=== WHAT YOU WILL DO ===
Update the records by changing every "phylum" to "division" and keeping all other text the same. Leave the pictures out of your answer.

== DATASET ENTRIES

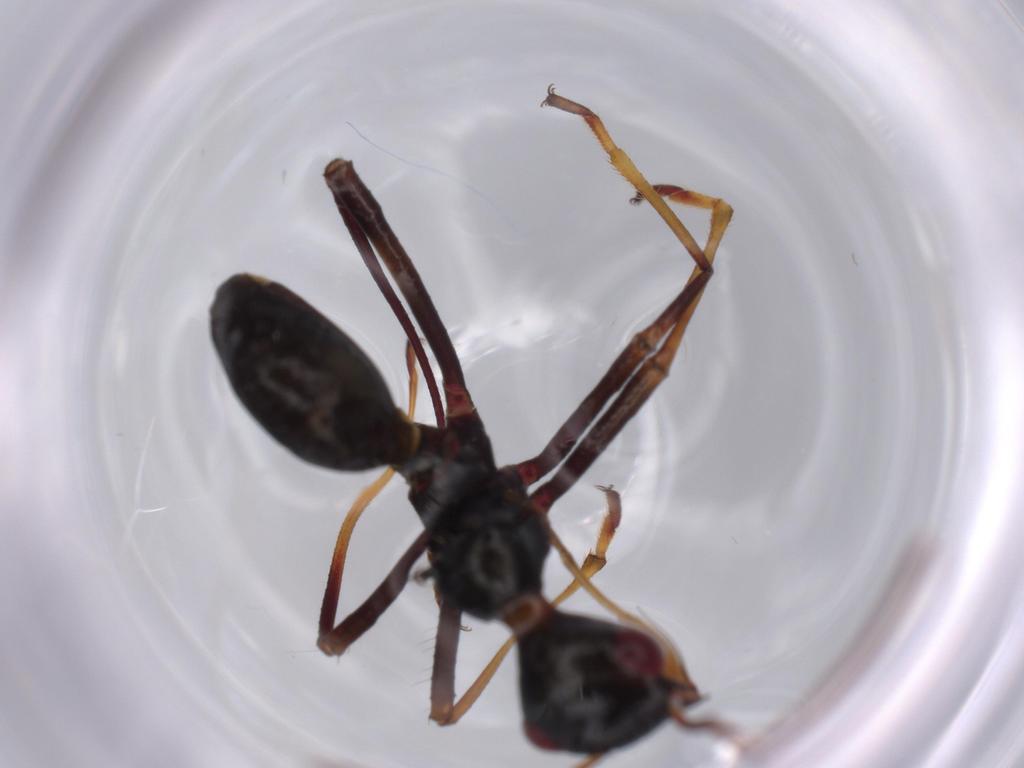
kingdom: Animalia
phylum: Arthropoda
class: Insecta
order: Hemiptera
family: Alydidae
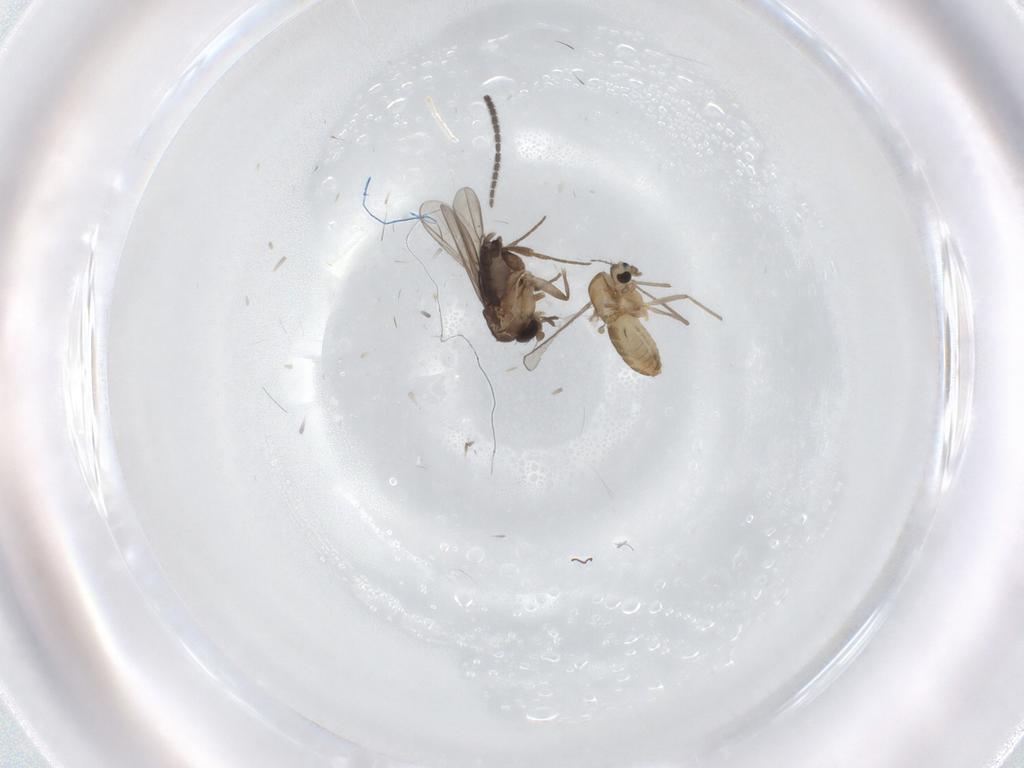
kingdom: Animalia
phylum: Arthropoda
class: Insecta
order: Diptera
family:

====

=== COMPLETED EXERCISE ===
kingdom: Animalia
division: Arthropoda
class: Insecta
order: Hemiptera
family: Alydidae
kingdom: Animalia
division: Arthropoda
class: Insecta
order: Diptera
family:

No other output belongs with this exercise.